I had hoped for something definite of the Graces, no matter how small or seemingly insignificant, a faded photo, say, forgotten in a drawer, a lock of hair, or even a hair-pin, lodged between the floorboards, but there was nothing, nothing like that.  No remembered atmosphere, either, to speak of.  I suppose so many of the living passing through—it is a lodging house, after all—have worn away all traces of the dead.

        As I recently passed my 22nd anniversary of ordination to the priesthood, I reflected on the wonder and beauty of that grand day in time.  But with it always comes a gnawing tinge of sadness and disappointment.  While to all appearances that long-awaited occasion could not have been celebrated more perfectly, it was slightly shy of “perfection,” as two incredibly important people in my life and journey toward that day were missing—my maternal grandmother Emma, who I am sure prayed me all the way to the moment I rested under Bishop Garland’s outstretched hands, and my dear friend Fr. Stan Cmich, C.Pp.S., who died of cancer only six weeks beforehand, after serving as a priest for merely two years.  Fr. Stan was to preach my first Mass in Pittsburgh the week following the ordination liturgy. 

        Fortunately for me, and for all of us who claim the name “Christian,” we do not suffer from the “hotel syndrome” in our passing through this life.  There is no illusion amongst Christians that no one has come before us and occupied our space (although, sometimes in our struggles and anguish, we feel as though we are the first ones in all of history undergoing some woeful tribulation).  In fact, as Max Morden’s search illustrates, we desperately need to see, feel, experience, and be assured of traces of those who have gone before us, and who, in our longing desire, are with us still.  To purge our spaces, whether physical, psychological, or emotional, of those who have been dear to us, is unthinkable.  Rather, we seem to want to surround ourselves with memories, with touchstones of those who have since died, so that we might once again experience, albeit in a less than satisfactory way than we would greatly desire, their influence, presence, and love.  We watch the well-trod steps we take so as not to “wear away” the traces of the dead.
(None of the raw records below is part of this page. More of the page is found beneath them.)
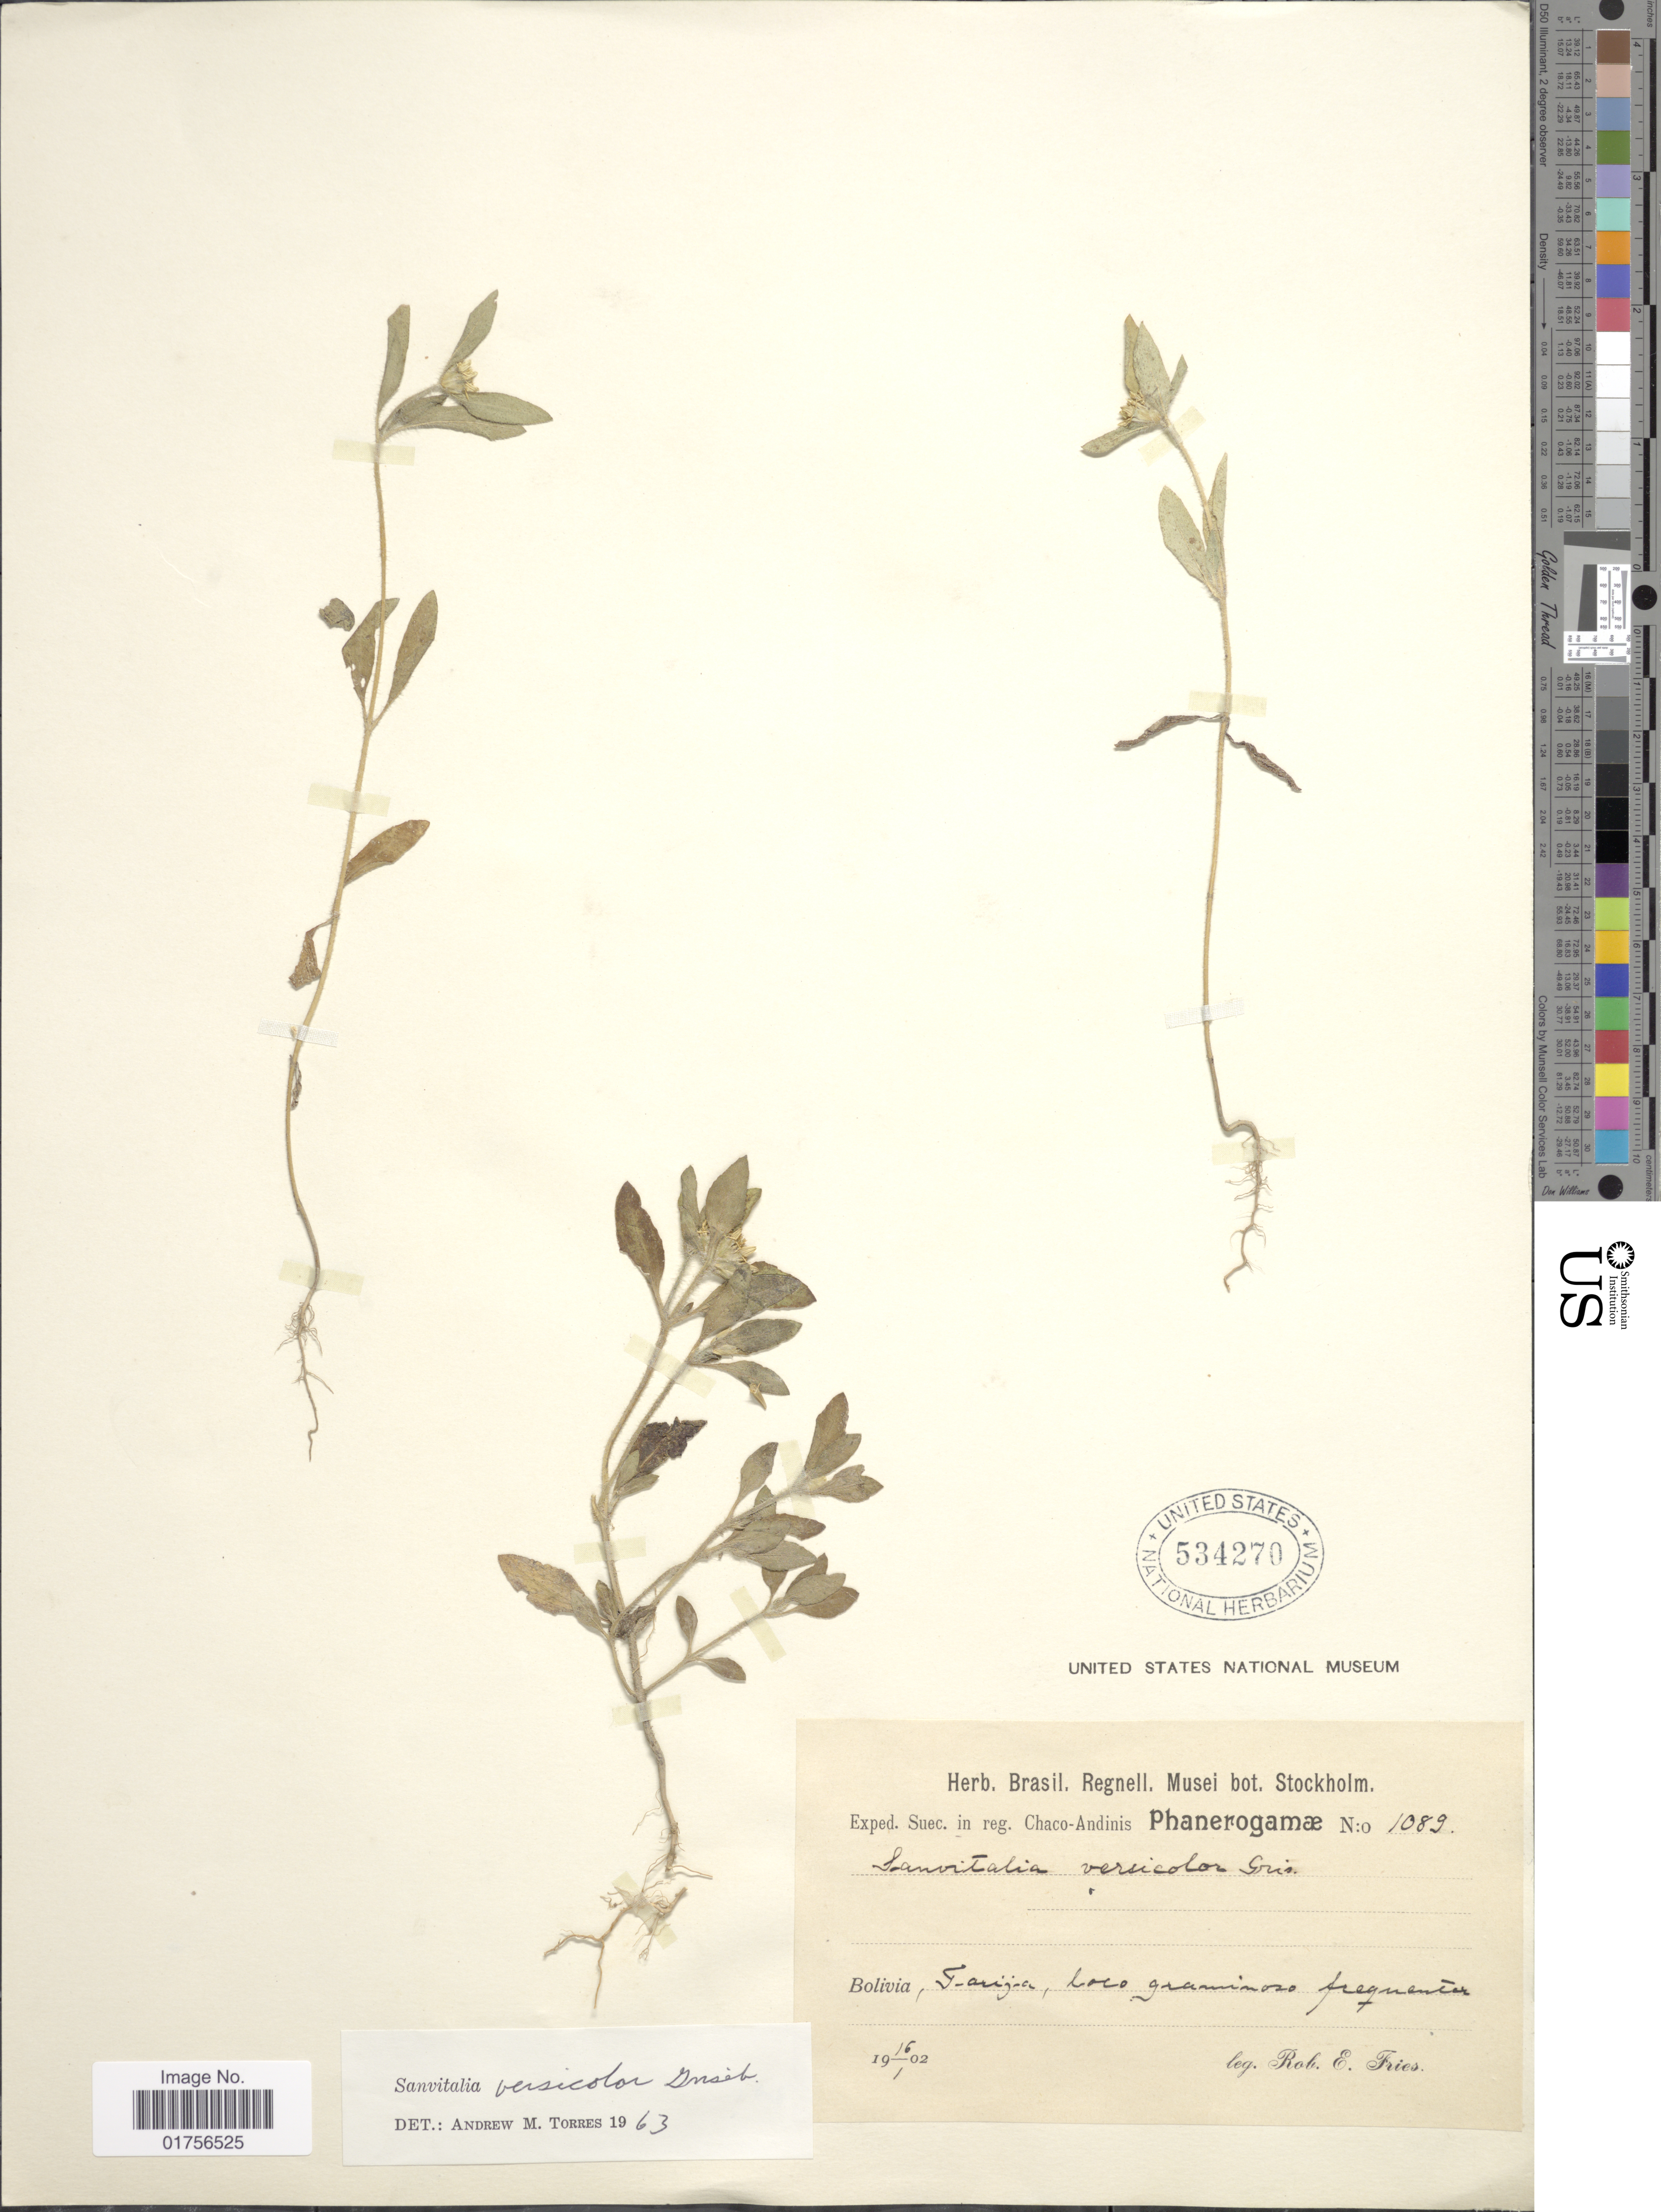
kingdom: Plantae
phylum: Tracheophyta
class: Magnoliopsida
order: Asterales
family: Asteraceae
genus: Sanvitalia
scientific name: Sanvitalia versicolor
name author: Griseb.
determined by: Skibicki, Samuel V.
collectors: R. E. Fries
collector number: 1089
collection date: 1902-01-16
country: Bolivia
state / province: Tarija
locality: Tarija, loco graminoso frequenter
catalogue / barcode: US 534270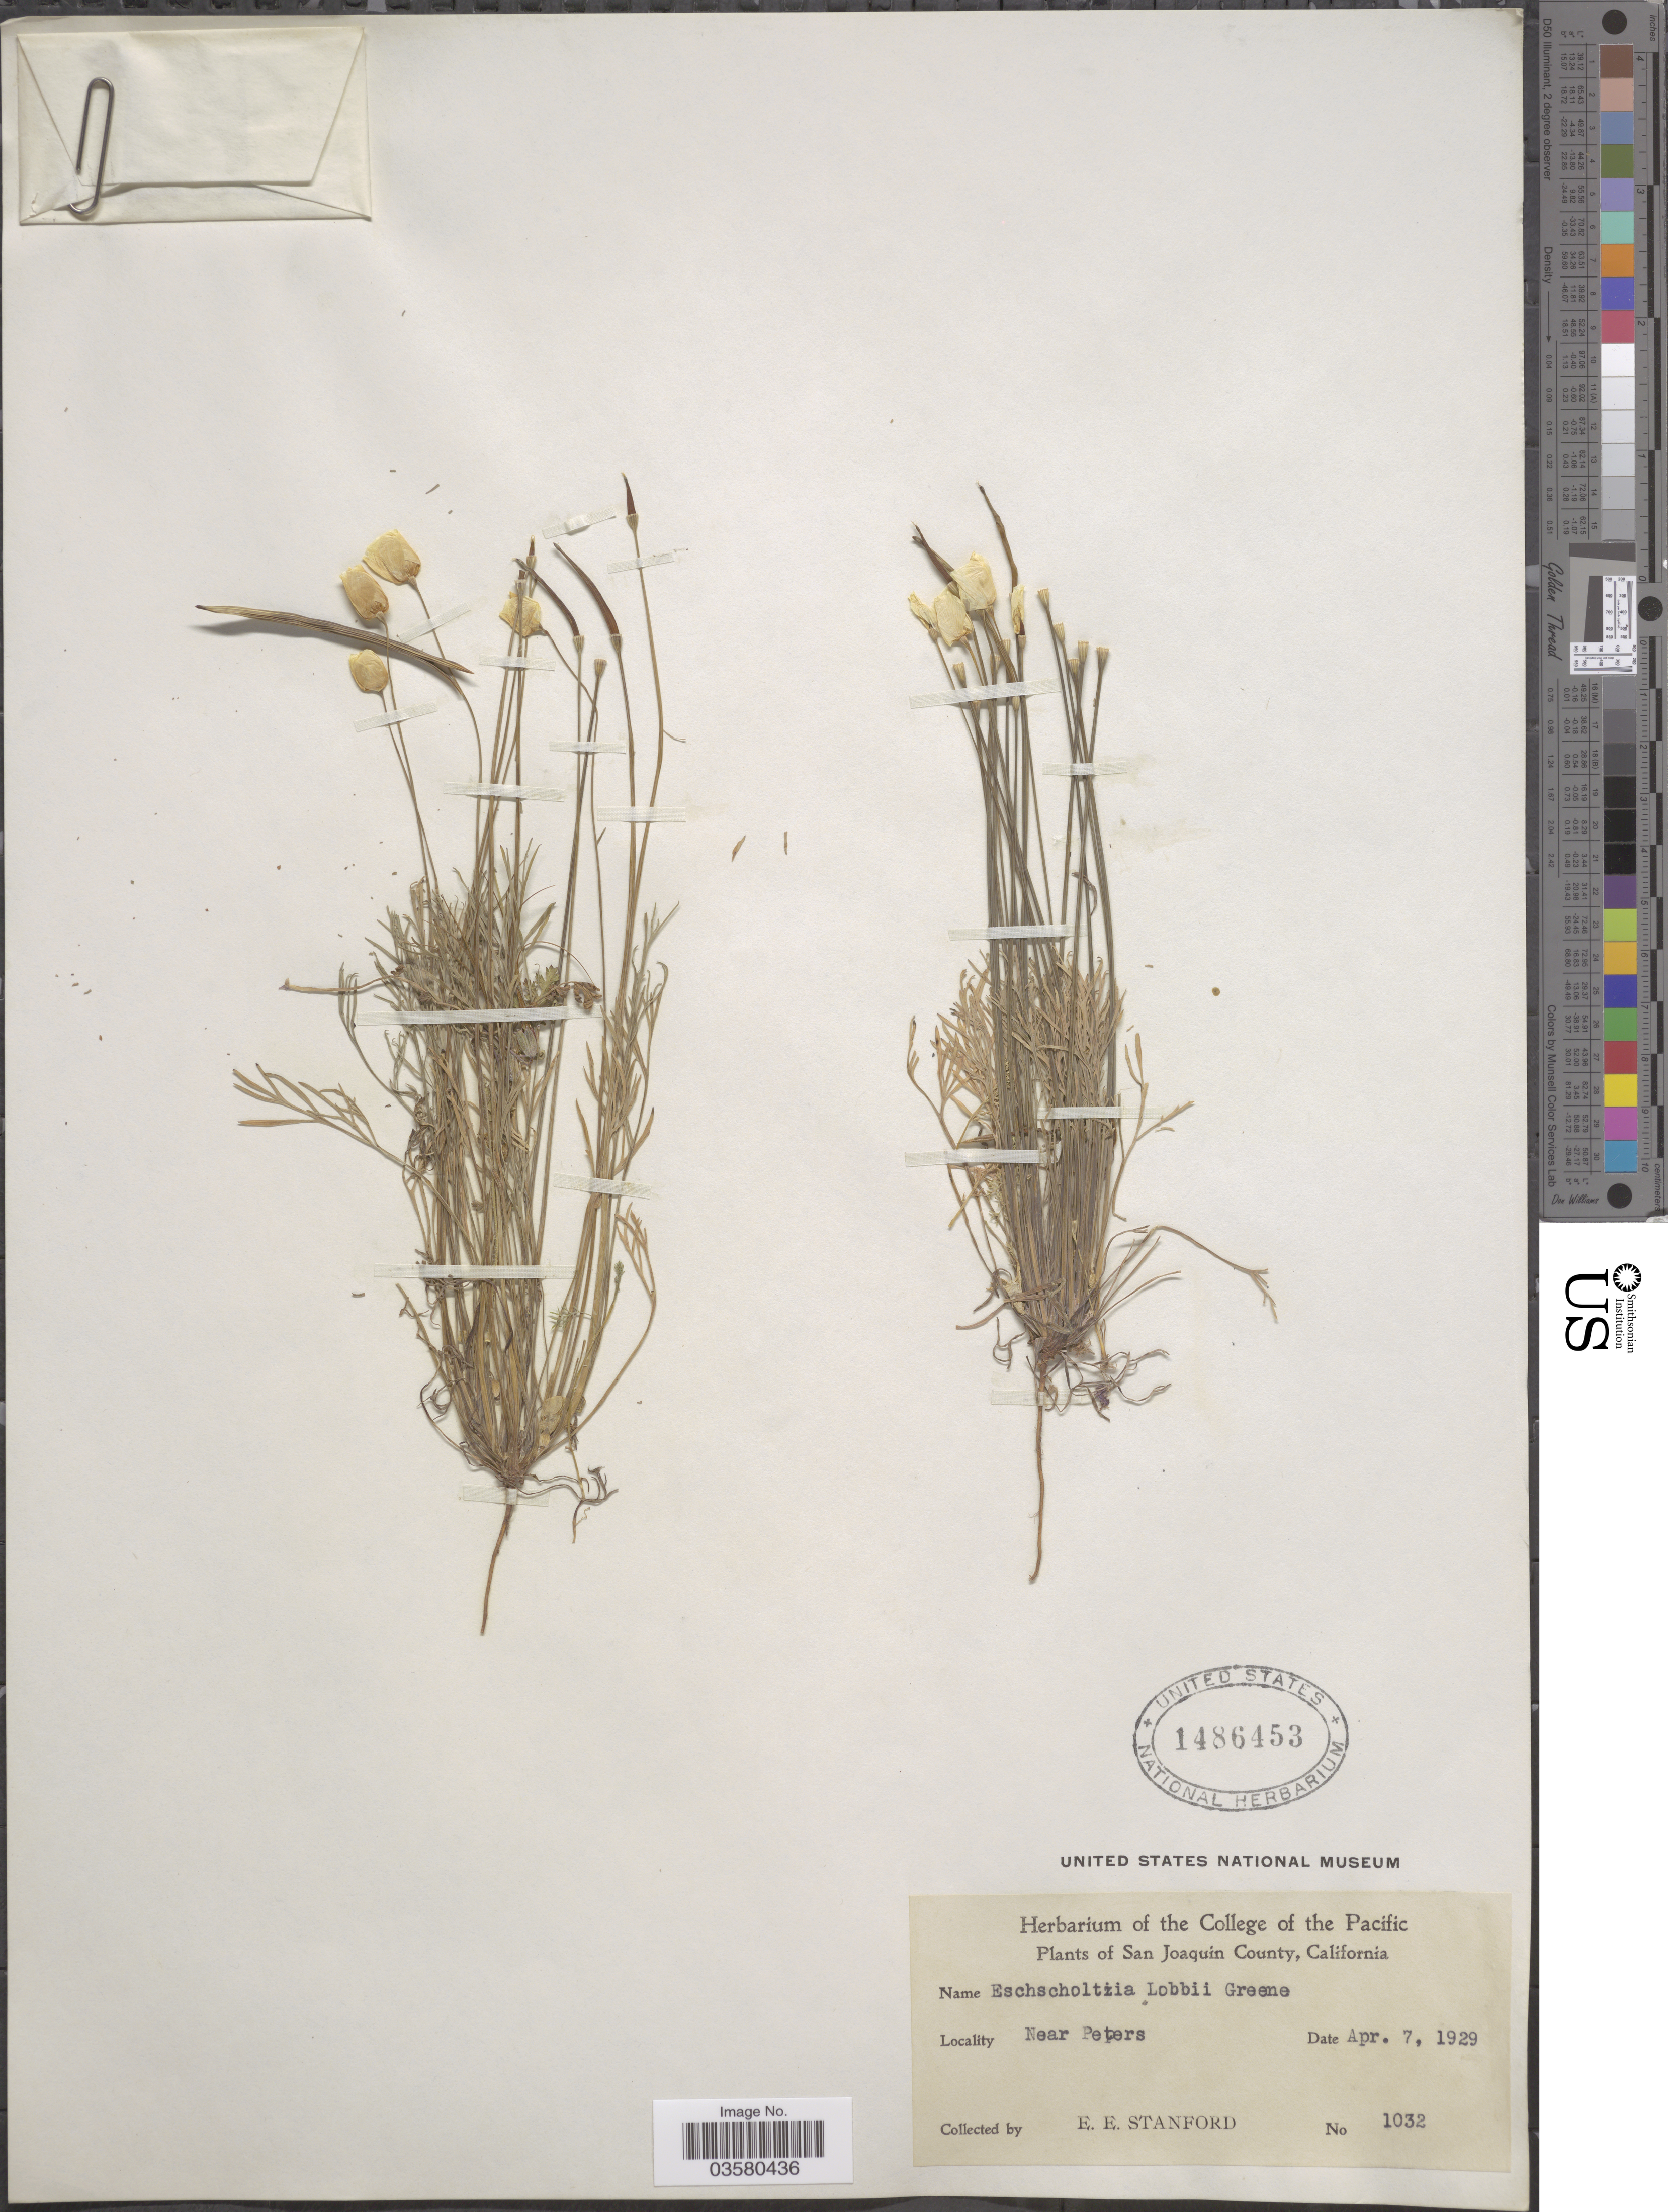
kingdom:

        No, unlike guests briefly “owning” and then passing through a hotel accommodation, leaving no trace behind (except for the credit card receipt), we are a people who leave our mark, want to be remembered, and know deep down that memory is our most significant stand against the passage of time’s giant eraser.

        And more than this, we have another destination, a destination where all traces of our lives will be permanently, indelibly marked in the heart of God for all eternity. 

        At times, in our busyness and inattentiveness, we the living, as we pass through the spaces of life once occupied by others, allow the traces of loved ones momentarily to slip away.  And then something happens, something stirs inside us or around us, and the dead come back to life, and we once again touch them and their meaning to our lives, and we are deeply thankful, that in God’s grand estate, God’s many-roomed mansion, the “dead” are indeed living, so that we, the “living” can find our way home.